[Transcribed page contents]

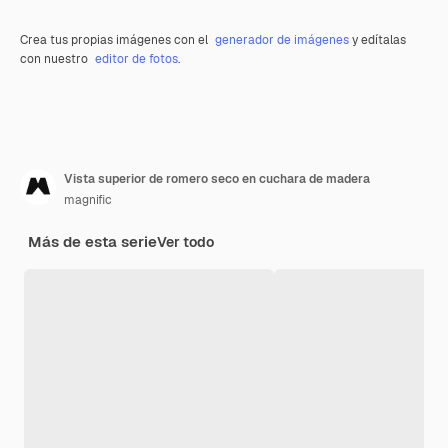
Crea tus propias imágenes con el
generador de imágenes
y edítalas
con nuestro
editor de fotos
.
Vista superior de romero seco en cuchara de madera
magnific
Más de esta serie
Ver todo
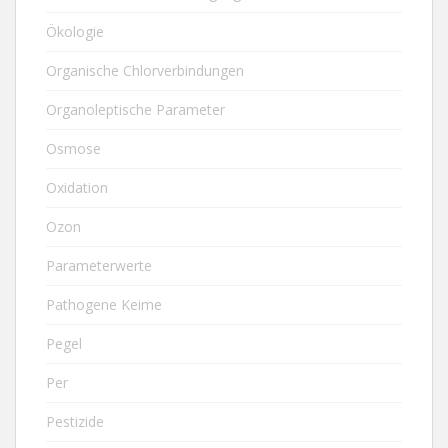
Ökologie
Organische Chlorverbindungen
Organoleptische Parameter
Osmose
Oxidation
Ozon
Parameterwerte
Pathogene Keime
Pegel
Per
Pestizide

*Aim of the exercise*:
Show the lines above that include "imágenes".

*Task answer*:
Crea tus propias imágenes con el
generador de imágenes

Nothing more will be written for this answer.